Published May 18, 2021
BUFFALO, N.Y. -- A major limitation of treating breast cancer with a class of chemotherapeutic drugs known as anthracyclines is the development of cardiac damage in some patients.
A team of investigators from the University at Buffalo and Roswell Park Comprehensive Cancer Center has discovered a genetic link between the anthracycline drug doxorubicin and decline in cardiac function.
The manuscript, “CBR3 V244M is associated with LVEF reduction in breast cancer patients treated with doxorubicin,” is the culmination of over five years of collaborative research and was published in the journal Cardio-Oncology.

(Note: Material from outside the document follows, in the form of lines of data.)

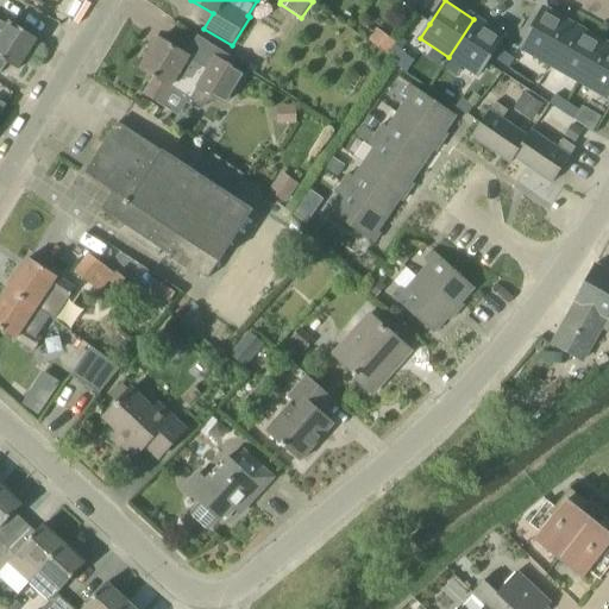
[(544,10),(521,49),(550,67),(573,26),(544,10)]
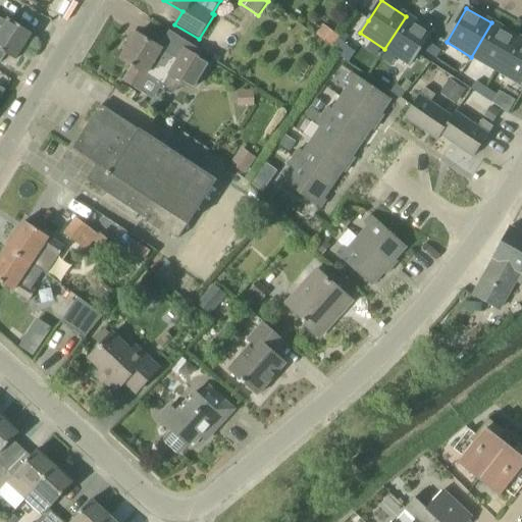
[(406,16),(384,49),(409,65),(430,33),(406,16)]
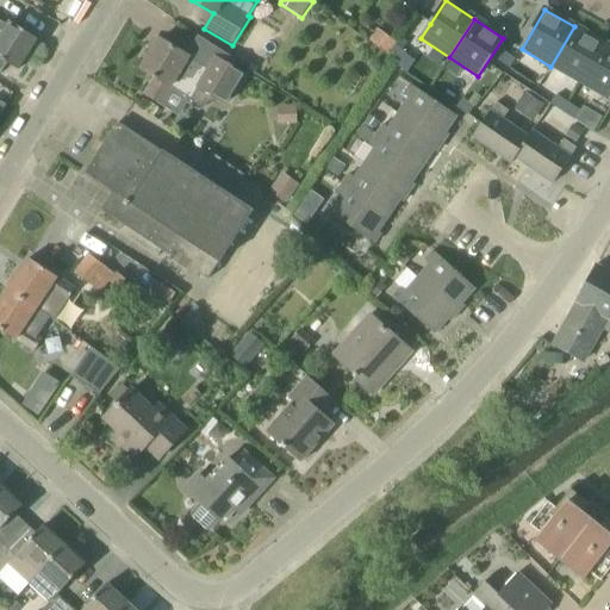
[(7,26),(0,22),(0,60),(18,72),(37,39),(10,23),(7,26)]
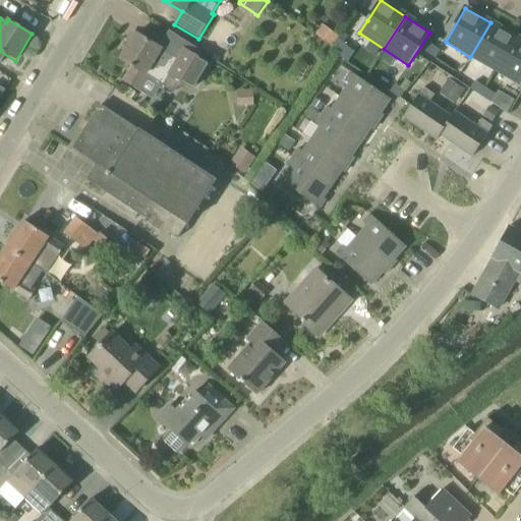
[(490,22),(470,57),(496,70),(515,37),(490,22)]
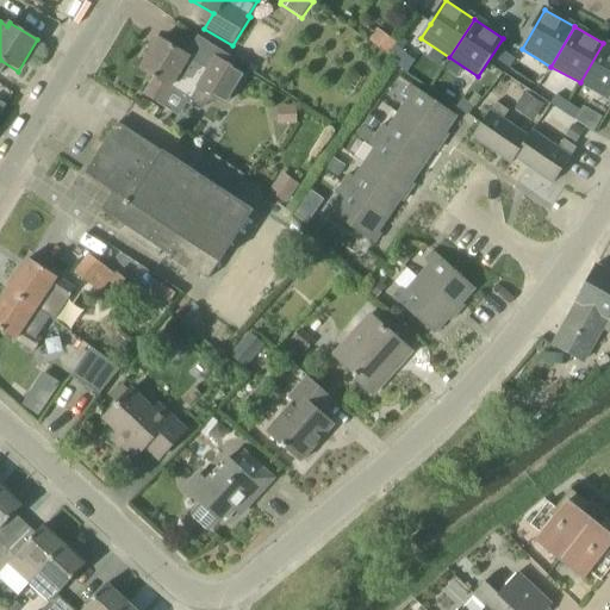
[(386,54),(394,43),(375,30),(368,43),(386,54)]
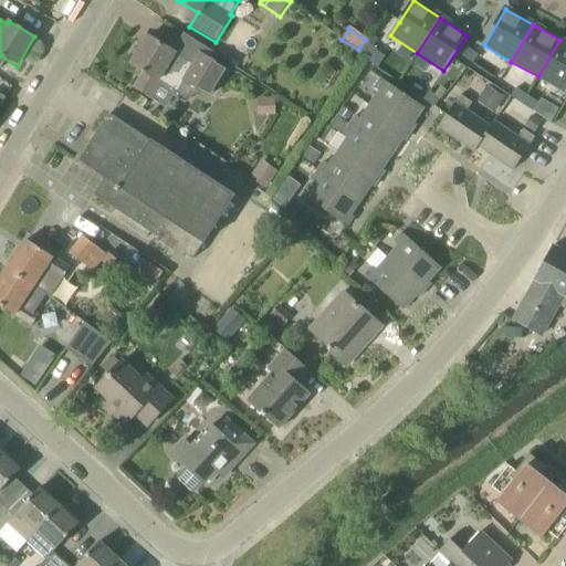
[(194,64),(173,52),(147,37),(130,65),(144,73),(135,88),(149,97),(159,83),(170,91),(175,93),(173,96),(185,103),(189,102),(192,95),(201,93),(210,98),(228,70),(213,62),(217,55),(203,48),(194,64)]
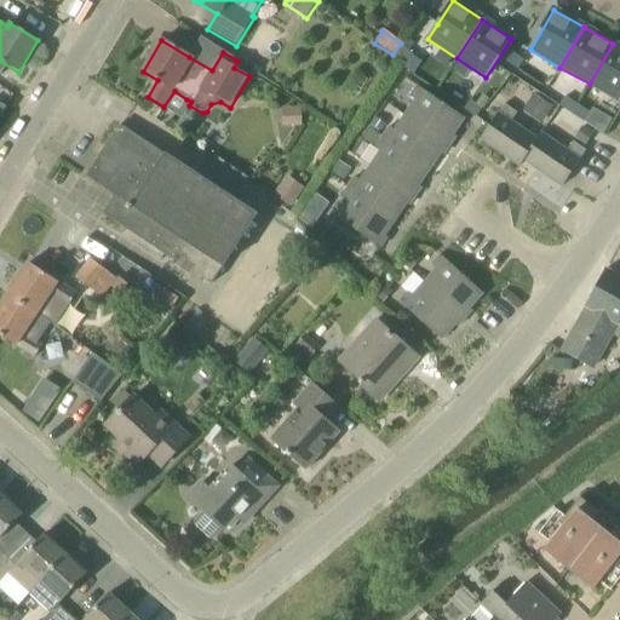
[(619,47),(613,44),(590,84),(619,102),(619,99),(619,47)]
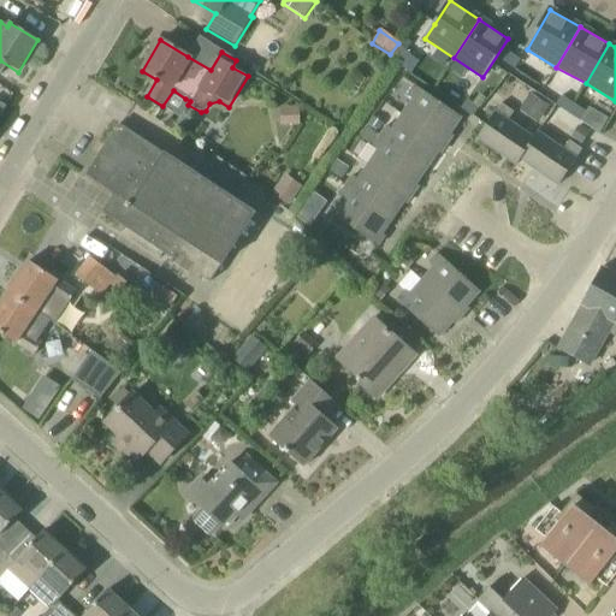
[(397,47),(390,57),(402,65),(401,66),(400,69),(409,76),(412,72),(419,63),(397,47)]
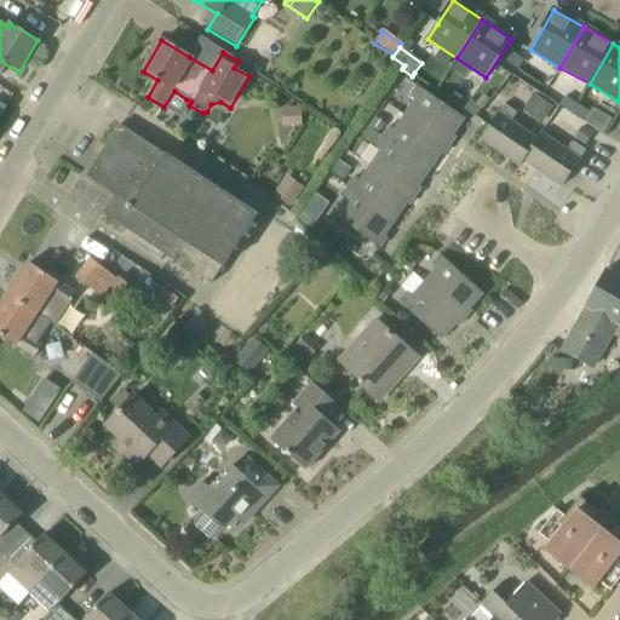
[(511,53),(506,62),(520,69),(524,61),(511,53)]
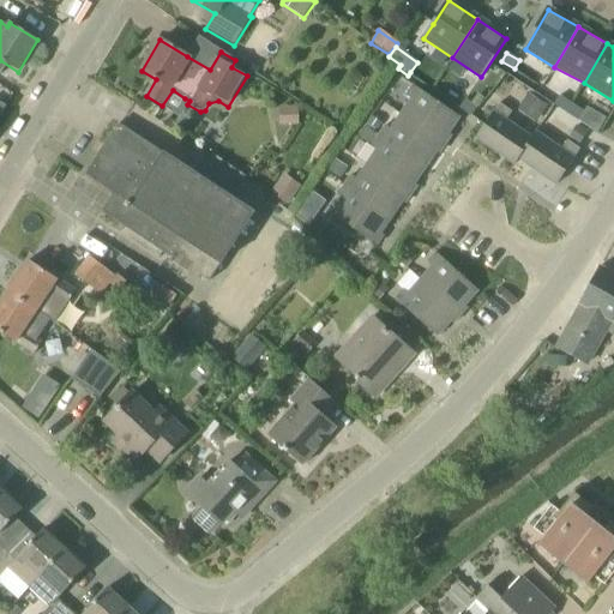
[(443,143),(459,118),(414,86),(407,96),(413,101),(403,116),(443,143)]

In previous studies, researchers identified a link between changes in a gene known as CBR3 and the risk of anthracycline-related cardiac damage in survivors of pediatric cancers. For this study, the research team recruited 155 breast cancer patients at Roswell Park Comprehensive Cancer Center receiving treatment with doxorubicin.
92 of those patients had a specific form of variation in the CBR3 gene and received an echocardiogram before treatment with doxorubicin and six months after treatment. Those patients with the CBR3 gene variant exhibited changes in echocardiographic parameters suggestive of early anthracycline-related cardiac damage.
The identification of these genetic variants may pave the way for improved treatment surveillance and facilitate more informed therapeutic decision-making regarding cancer prevention and treatment.